Pedido escrito — Retome o texto sobre ideologia logo após a última frase apresentada, mantendo o mesmo tom de conversa.

Oi, pessoa! Bom aí? Bom aqui!
Sob a inspiração de Cazuza, e preocupada com o contexto que estamos vivendo, eu resolvi falar sobre ideologia. Com o grande acesso que temos à informação, hoje, vários conceitos são usados indiscriminadamente, sem um cuidado quanto ao seu real significado. Chegam até a ser usados em contextos em que não fazem o menor sentido, o que faz com que os seus significados se esvaziem. Daí a importância que vi em falar sobre ideologia, esse conceito tão complexo e, às vezes, tão mal compreendido.
Somos seres sociais, certo? Então, quando nascemos (em determinado momento histórico), entramos em contato com uma determinada cultura. Nessa cultura aprendemos o que é certo e o que é errado, o que podemos fazer e o que não podemos e, então, reproduzimos esse aprendizado. De que maneira? Quando, por exemplo, vemos a corrupção no país, nos indignamos porque sabemos que roubar é errado.

[Itens armazenados do conjunto de dados]
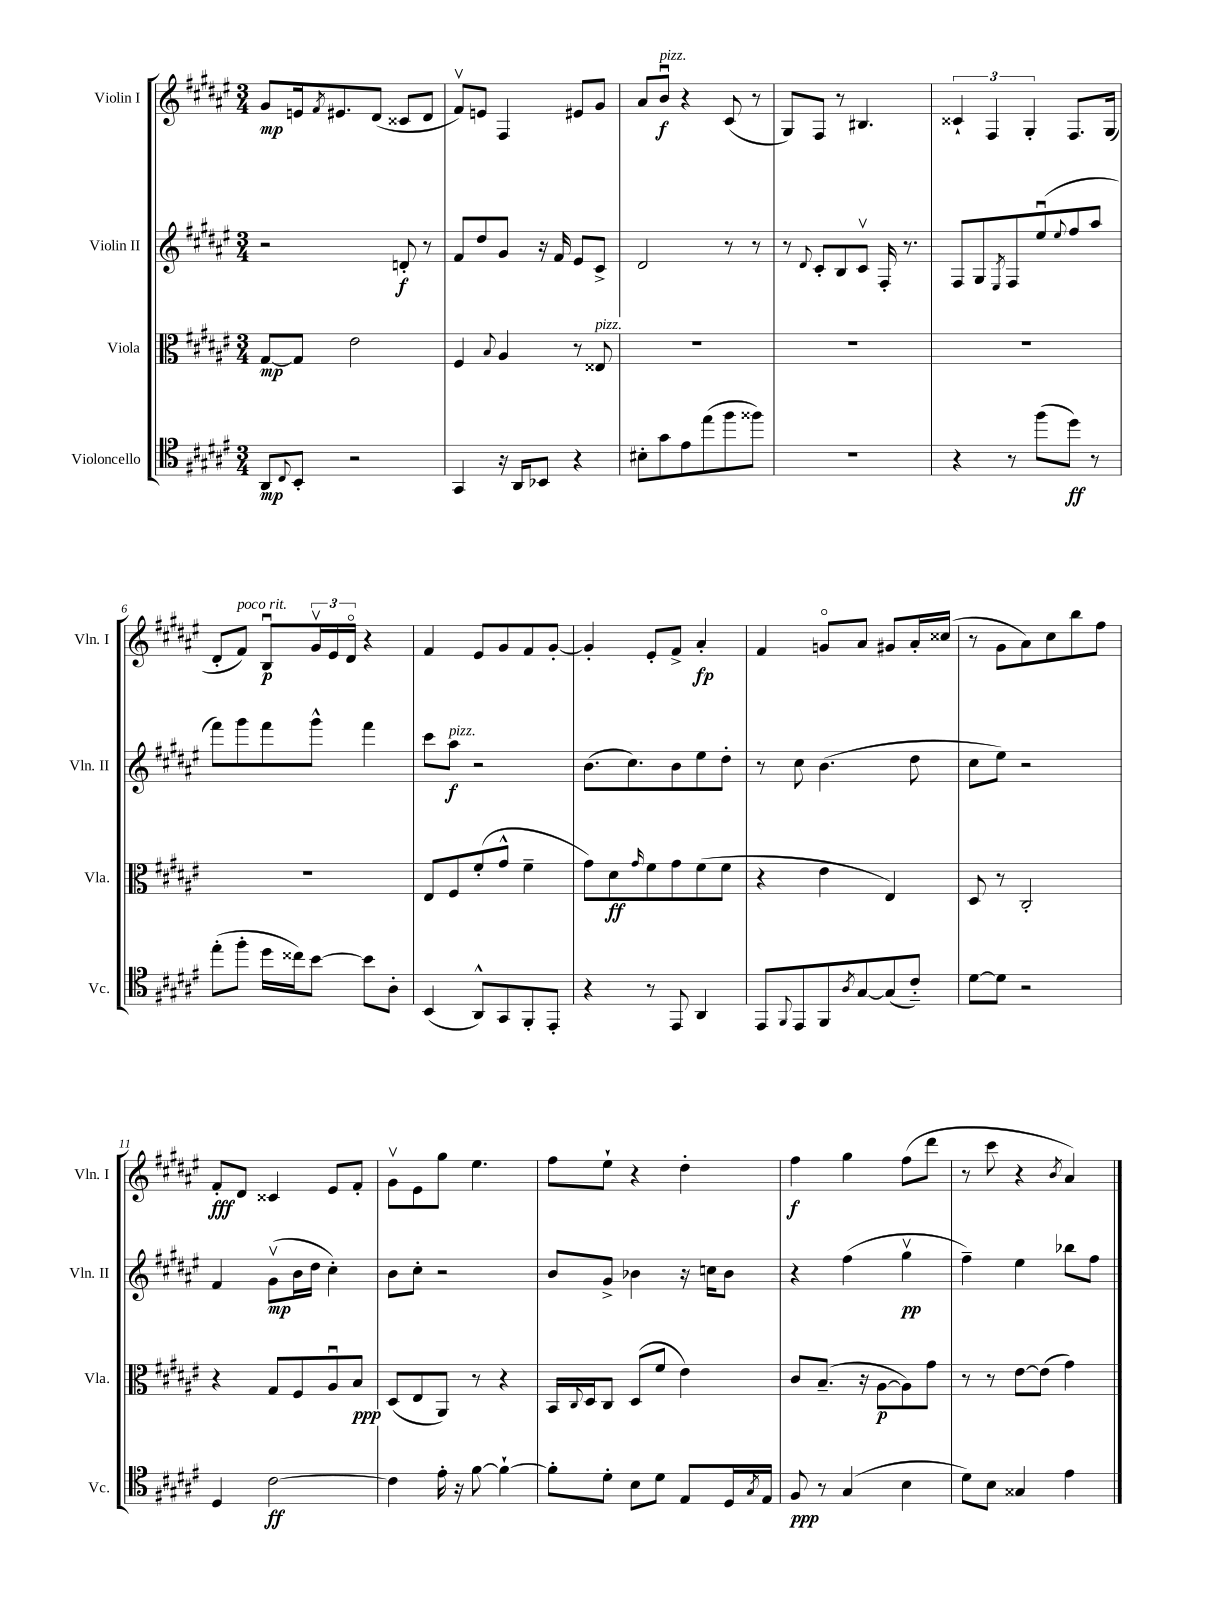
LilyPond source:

<<
\new StaffGroup <<
\new Staff = "s0" \with { instrumentName = "Violin I" shortInstrumentName = "Vln. I" } {
    \clef treble \key fis \major \numericTimeSignature \time 3/4
    gis'8\mp e'16 \acciaccatura { fis'8 } eis'8. dis'8( cisis'8 dis'8 |
    fis'8\upbow) e'8 fis4 eis'8 gis'8 |
    ais'8 b'8\downbow\f^\markup { \italic "pizz." } r4 cis'8( r8 |
    gis8) fis8 r8 bis4. |
    \tuplet 3/2 { cisis'4-! fis4 gis4-. } fis8. gis16( |
    dis'8-. fis'8^\markup { \italic "poco rit." }) b8\downbow\p \tuplet 3/2 { gis'16\upbow eis'16 dis'16\flageolet } r4 |
    fis'4 eis'8 gis'8 fis'8 gis'8~-. |
    gis'4-. eis'8-. fis'8-> ais'4-.\fp |
    fis'4 g'8\flageolet ais'8 gis'8 ais'16-. cisis''16( |
    r8 gis'8 ais'8) cis''8 b''8 fis''8 |
    fis'8-.\fff dis'8 cisis'4 eis'8 fis'8-. |
    gis'8\upbow eis'8 gis''8 eis''4. |
    fis''8 eis''8-! r4 dis''4-. |
    fis''4\f gis''4 fis''8( dis'''8 |
    r8 cis'''8 r4 \acciaccatura { b'8 } ais'4) \bar "|." |
}
\new Staff = "s1" \with { instrumentName = "Violin II" shortInstrumentName = "Vln. II" } {
    \clef treble \key fis \major \numericTimeSignature \time 3/4
    r2 d'8-.\f r8 |
    fis'8 dis''8 gis'8 r16 fis'16 eis'8 cis'8-> |
    dis'2 r8 r8 |
    r8 \appoggiatura { dis'8 } cis'8-. b8 cis'8\upbow fis16-. r8. |
    fis8 gis8 \acciaccatura { eis8 } fis8 eis''8\downbow( \appoggiatura { eis''8 } fis''8 ais''8 |
    fis'''8) gis'''8 fis'''8 gis'''8-^ fis'''4 |
    cis'''8 ais''8\f^\markup { \italic "pizz." } r2 |
    b'8.( cis''8.) b'8 eis''8 dis''8-. |
    r8 cis''8 b'4.( dis''8 |
    cis''8 eis''8) r2 |
    fis'4 gis'8\upbow\mp( b'16 dis''16 cis''4-.) |
    b'8 cis''8-. r2 |
    b'8 gis'8-> bes'4 r16 c''16 bes'8 |
    r4 fis''4( gis''4\upbow\pp |
    fis''4--) eis''4 bes''8 fis''8 \bar "|." |
}
\new Staff = "s2" \with { instrumentName = "Viola" shortInstrumentName = "Vla." } {
    \clef alto \key fis \major \numericTimeSignature \time 3/4
    gis8~\mp gis8 eis'2 |
    fis4 \appoggiatura { b8 } ais4 r8 eisis8^\markup { \italic "pizz." } |
    R2. |
    R2. |
    R2. |
    R2. |
    eis8 fis8 fis'8-.( gis'8-^ fis'4-- |
    gis'8) dis'8\ff \grace { gis'16 } fis'8 gis'8 fis'8( fis'8 |
    r4 eis'4 eis4) |
    dis8 r8 cis2-. |
    r4 gis8 fis8 ais8\downbow b8\ppp |
    dis8( eis8 ais,8) r8 r4 |
    b,16 \appoggiatura { cis8 } dis16 cis8 dis8( fis'8 eis'4) |
    cis'8 b8.--( r16 ais8~\p ais8) gis'8 |
    r8 r8 eis'8~ eis'8( gis'4) \bar "|." |
}
\new Staff = "s3" \with { instrumentName = "Violoncello" shortInstrumentName = "Vc." } {
    \clef tenor \key fis \major \numericTimeSignature \time 3/4
    ais,8\mp \appoggiatura { cis8 } b,8-. r2 |
    gis,4 r16 ais,16 bes,8 r4 |
    bis8-. gis'8 eis'8 eis''8( fis''8 fisis''8) |
    R2. |
    r4 r8 fis''8( dis''8\ff) r8 |
    eis''8-.( fis''8-. dis''16 cisis''16) b'8~ b'8 ais8-. |
    b,4( ais,8-^) gis,8 fis,8-. eis,8-. |
    r4 r8 eis,8 ais,4 |
    eis,8 \appoggiatura { fis,8 } eis,8 fis,8 \acciaccatura { ais8 } gis8~ gis8( cis'8-_) |
    dis'8~ dis'8 r2 |
    dis4 cis'2~\ff |
    cis'4 eis'16-. r16 fis'8~ fis'4~-! |
    fis'8-. dis'8-. b8 dis'8 eis8 dis16 \acciaccatura { gis8 } eis16 |
    fis8\ppp r8 gis4( b4 |
    dis'8) b8 gisis4 eis'4 \bar "|." |
}
>>
>>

Resultado da tarefa —
Mas existem construções que são muito mais sutis. Aprendemos, por exemplo, o que é feio e o que é bonito.
Debbie, discordo! Isso é gosto! Cada um tem o seu!
Não estou tirando totalmente o seu gosto da história, mas estou dizendo que seu gosto e sua forma de ver o mundo foram influenciados por toda uma construção social, cultural e histórica. São várias as influências que a gente tem ao longo da vida: a família, a escola, a igreja, os filmes e seriados, os jornais, as propagandas… Vou dar outros exemplos.
Quando aparece uma família feliz em propagandas, quase nunca há velhos. Aliás, na época do natal, sim. Há muitos avós no natal. Ops… nas propagandas de natal. Propagandas em que o foco são pessoas velhas, normalmente, são propagandas de produtos de beleza para a pessoa aparentar ser… mais jovem… ou menos velha. Quase não há também pessoas gordas. Em novelas, pode perceber que, quando existem, são os personagens engraçados. Nunca são galãs ou heroínas. Na nossa sociedade, ser velha é ruim. Na nossa sociedade, ser gorda é ruim.
E o que diabos isso tem a ver com ideologia?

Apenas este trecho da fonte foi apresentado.